As opiniões recolhidas no empresariado representativo, notoriamente fernandista; em políticos capazes, mesmo que governistas, de isenção analítica (observo logo que são poucos); em intelectuais idem (são raríssimos) e na classe média mais atenta e informada, são opiniões que convergem para as mesmas conclusões. Como convergiram para o mesmo candidato à Presidência e, depois, para as pesquisas de opinião pública favoráveis ao presidente.
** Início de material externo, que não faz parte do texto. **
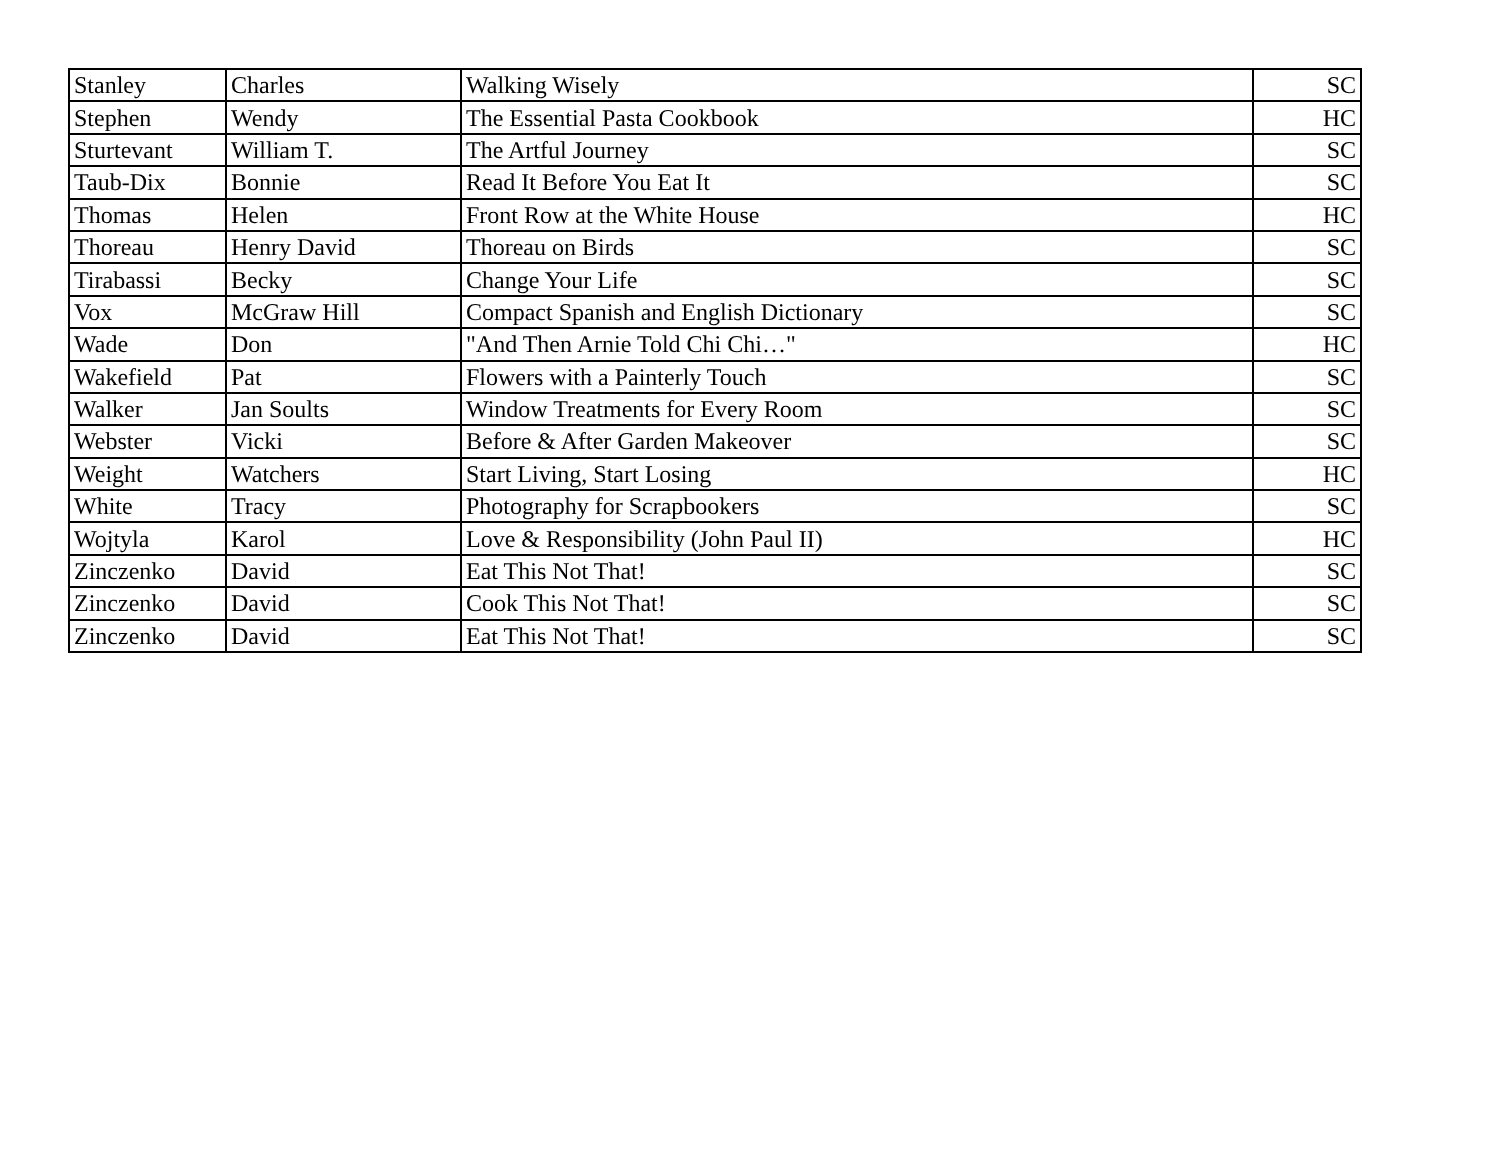| Stanley | Charles | Walking Wisely | SC |
| Stephen | Wendy | The Essential Pasta Cookbook | HC |
| Sturtevant | William T. | The Artful Journey | SC |
| Taub-Dix | Bonnie | Read It Before You Eat It | SC |
| Thomas | Helen | Front Row at the White House | HC |
| Thoreau | Henry David | Thoreau on Birds | SC |
| Tirabassi | Becky | Change Your Life | SC |
| Vox | McGraw Hill | Compact Spanish and English Dictionary | SC |
| Wade | Don | "And Then Arnie Told Chi Chi…" | HC |
| Wakefield | Pat | Flowers with a Painterly Touch | SC |
| Walker | Jan Soults | Window Treatments for Every Room | SC |
| Webster | Vicki | Before & After Garden Makeover | SC |
| Weight | Watchers | Start Living, Start Losing | HC |
| White | Tracy | Photography for Scrapbookers | SC |
| Wojtyla | Karol | Love & Responsibility (John Paul II) | HC |
| Zinczenko | David | Eat This Not That! | SC |
| Zinczenko | David | Cook This Not That! | SC |
| Zinczenko | David | Eat This Not That! | SC |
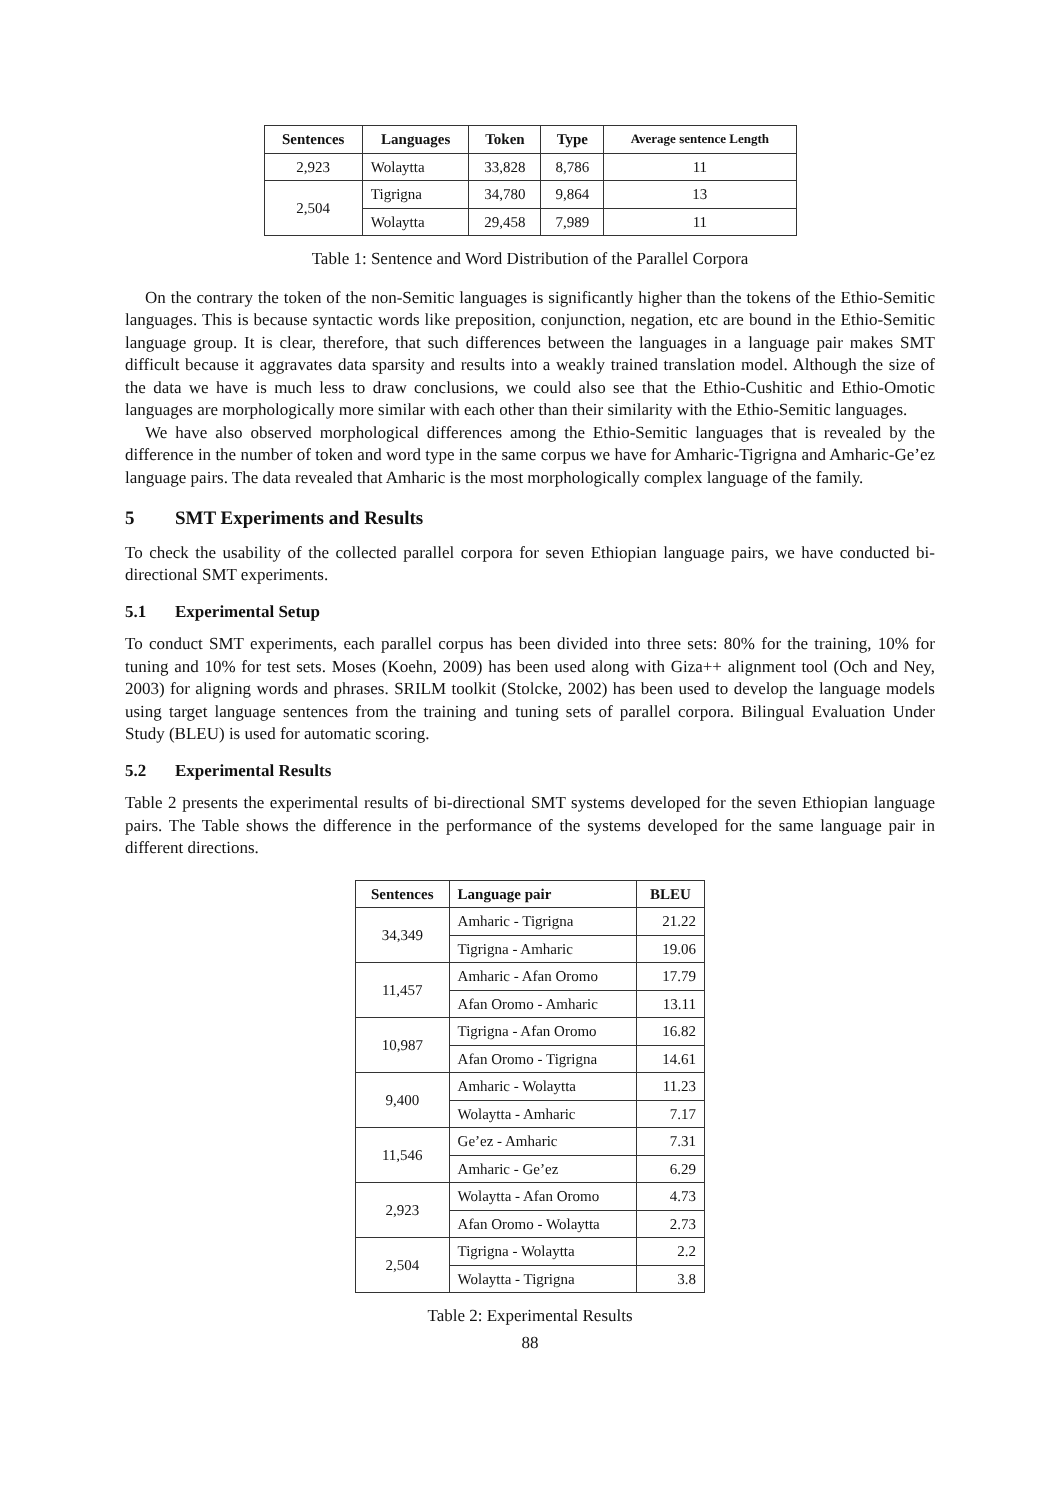| Sentences | Languages | Token | Type | Average sentence Length |
| --- | --- | --- | --- | --- |
| 2,923 | Wolaytta | 33,828 | 8,786 | 11 |
| 2,504 | Tigrigna | 34,780 | 9,864 | 13 |
| | Wolaytta | 29,458 | 7,989 | 11 |
Table 1: Sentence and Word Distribution of the Parallel Corpora
On the contrary the token of the non-Semitic languages is significantly higher than the tokens of the Ethio-Semitic languages. This is because syntactic words like preposition, conjunction, negation, etc are bound in the Ethio-Semitic language group. It is clear, therefore, that such differences between the languages in a language pair makes SMT difficult because it aggravates data sparsity and results into a weakly trained translation model. Although the size of the data we have is much less to draw conclusions, we could also see that the Ethio-Cushitic and Ethio-Omotic languages are morphologically more similar with each other than their similarity with the Ethio-Semitic languages.
We have also observed morphological differences among the Ethio-Semitic languages that is revealed by the difference in the number of token and word type in the same corpus we have for Amharic-Tigrigna and Amharic-Ge’ez language pairs. The data revealed that Amharic is the most morphologically complex language of the family.
5 SMT Experiments and Results
To check the usability of the collected parallel corpora for seven Ethiopian language pairs, we have conducted bi-directional SMT experiments.
5.1 Experimental Setup
To conduct SMT experiments, each parallel corpus has been divided into three sets: 80% for the training, 10% for tuning and 10% for test sets. Moses (Koehn, 2009) has been used along with Giza++ alignment tool (Och and Ney, 2003) for aligning words and phrases. SRILM toolkit (Stolcke, 2002) has been used to develop the language models using target language sentences from the training and tuning sets of parallel corpora. Bilingual Evaluation Under Study (BLEU) is used for automatic scoring.
5.2 Experimental Results
Table 2 presents the experimental results of bi-directional SMT systems developed for the seven Ethiopian language pairs. The Table shows the difference in the performance of the systems developed for the same language pair in different directions.
| Sentences | Language pair | BLEU |
| --- | --- | --- |
| 34,349 | Amharic - Tigrigna | 21.22 |
| | Tigrigna - Amharic | 19.06 |
| 11,457 | Amharic - Afan Oromo | 17.79 |
| | Afan Oromo - Amharic | 13.11 |
| 10,987 | Tigrigna - Afan Oromo | 16.82 |
| | Afan Oromo - Tigrigna | 14.61 |
| 9,400 | Amharic - Wolaytta | 11.23 |
| | Wolaytta - Amharic | 7.17 |
| 11,546 | Ge’ez - Amharic | 7.31 |
| | Amharic - Ge’ez | 6.29 |
| 2,923 | Wolaytta - Afan Oromo | 4.73 |
| | Afan Oromo - Wolaytta | 2.73 |
| 2,504 | Tigrigna - Wolaytta | 2.2 |
| | Wolaytta - Tigrigna | 3.8 |
Table 2: Experimental Results
88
Apenas continuam convergentes, portanto.
Se em vez das pesquisas que encomenda, em empresas que querem continuar sendo contratadas e muito bem pagas, a Presidência recolhesse por aí a opinião sincera em suas próprias forças na sociedade, dela poderia fazer uma síntese assim:
- A principal característica do governo, como todo, é o imobilismo. Dos tantos problemas que dependem só de ação organizadora, de planejamento modernizador, de trabalho ministerial, continuam todos como foram recebidos pelo atual governo. A impressão, incontestável, é de que todos, ou quase todos, não trabalham.
- As reformas propostas pelo governo nada reformarão de fato, não podendo resultar nas inovações prometidas pelo candidato. E exatamente aquelas apresentadas então e há muito consideradas como fundamentais, as reformas tributária e fiscal, ficaram para o futuro desconhecido (estas reformas são de citação infalível no grande empresariado). Sobre as outras, os demais setores percebem muito bem que não trarão qualquer benefício para a sociedade.
- O perfil de Fernando Henrique é o de um presidente que não governa. Não administra: não define tarefas, não cobra desempenhos, não tem sequer um programa de ação. Toda a sua atividade está voltada só para o máximo de presença nos meios de comunicação, falando muito para dizer coisas que não se transformam em realidades do governo ou do país.
As iniciativas de Fernando Henrique para reverter o desgaste percebido, com reuniões imensas e sucessivas, discursos sucessivos e imensos, só confirmam e fortalecem as causas do desgaste. O imobilismo, as reformas inconvincentes e a discursaria sem fundos continuam intocados e produzindo seus efeitos lógicos.
Se Fernando Henrique está certo na identificação de "um clima de pessimismo" na sociedade, só pode deduzir que não há outra causa possível de pessimismo senão a de decepção com o presidente de tantas promessas.